--- EXERCISE MATERIAL ---
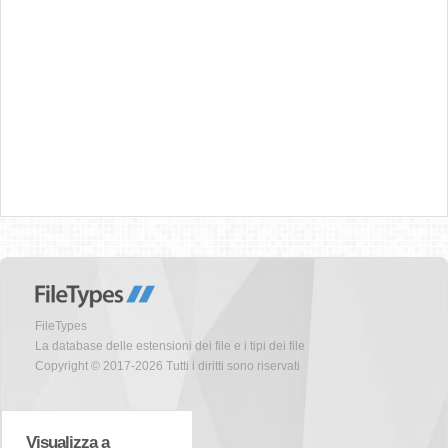
FileTypes
La database delle estensioni dei file e i tipi dei file
Copyright © 2017-2026 Tutti i diritti sono riservati
Visualizza a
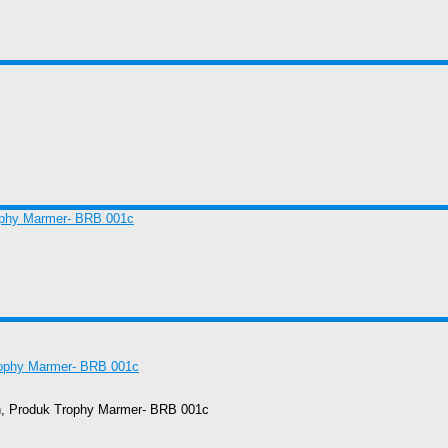
ah, Produk Trophy Marmer- BRB 001c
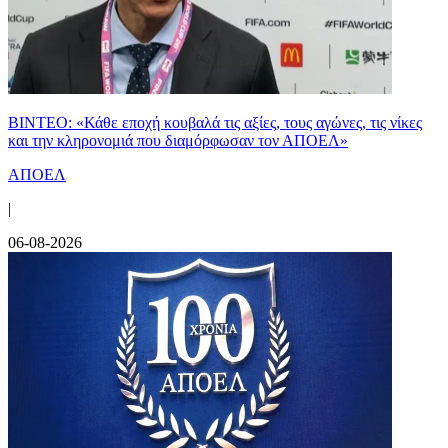
ΒΙΝΤΕΟ: «Κάθε εποχή κουβαλά τις αξίες, τους αγώνες, τις νίκες
και την κληρονομιά που διαμόρφωσαν τον ΑΠΟΕΛ»
ΑΠΟΕΛ
|
06-08-2026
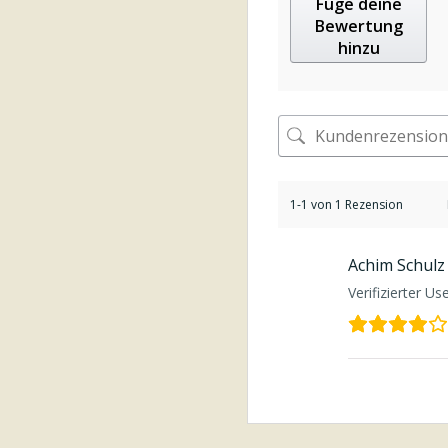
Füge deine
Bewertung
hinzu
1-1 von 1 Rezension
Achim Schulz
Verifizierter Us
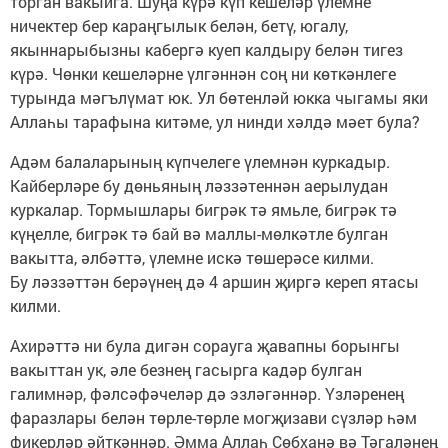
торган вакыйга. Шуңа күрә күп кешеләр үлемне
ничектер бер караңгылык белән, бетү, югалу,
якыннарыбызны кабергә куеп калдыру белән тигез
күрә. Чөнки кешеләрне үлгәннән соң ни көткәнлеге
турында мәгълүмат юк. Ул бөтенләй юкка чыгамы яки
Аллаһы тарафына китәме, ул нинди хәлдә мәет була?
Адәм балаларының күпчелеге үлемнән куркадыр.
Кайберләре бу дөньяның ләззәтеннән аерылудан
куркалар. Тормышлары бигрәк тә ямьле, бигрәк тә
күңелле, бигрәк тә бай вә маллы-мөлкәтле булган
вакытта, әлбәттә, үлемне искә төшерәсе килми.
Бу ләззәттән берәүнең дә 4 аршин җиргә кереп ятасы
килми.
Ахирәттә ни була дигән сорауга җавапны борынгы
вакыттан ук, әле безнең гасырга кадәр булган
галимнәр, фәлсәфәчеләр дә эзләгәннәр. Үзләренең
фаразлары белән төрле-төрле могҗизави сүзләр һәм
фикерләр әйткәннәр. Әмма Аллаһ Сөбханә вә Тәгаләнең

--- PROBLEM DESCRIPTION ---
Print nothing but the lines from the one containing "вакыттан ук, әле безнең гасырга кадәр булган" through the end of the listing above, exactly as written.

--- RESPONSE TO THE TASK ---
вакыттан ук, әле безнең гасырга кадәр булган
галимнәр, фәлсәфәчеләр дә эзләгәннәр. Үзләренең
фаразлары белән төрле-төрле могҗизави сүзләр һәм
фикерләр әйткәннәр. Әмма Аллаһ Сөбханә вә Тәгаләнең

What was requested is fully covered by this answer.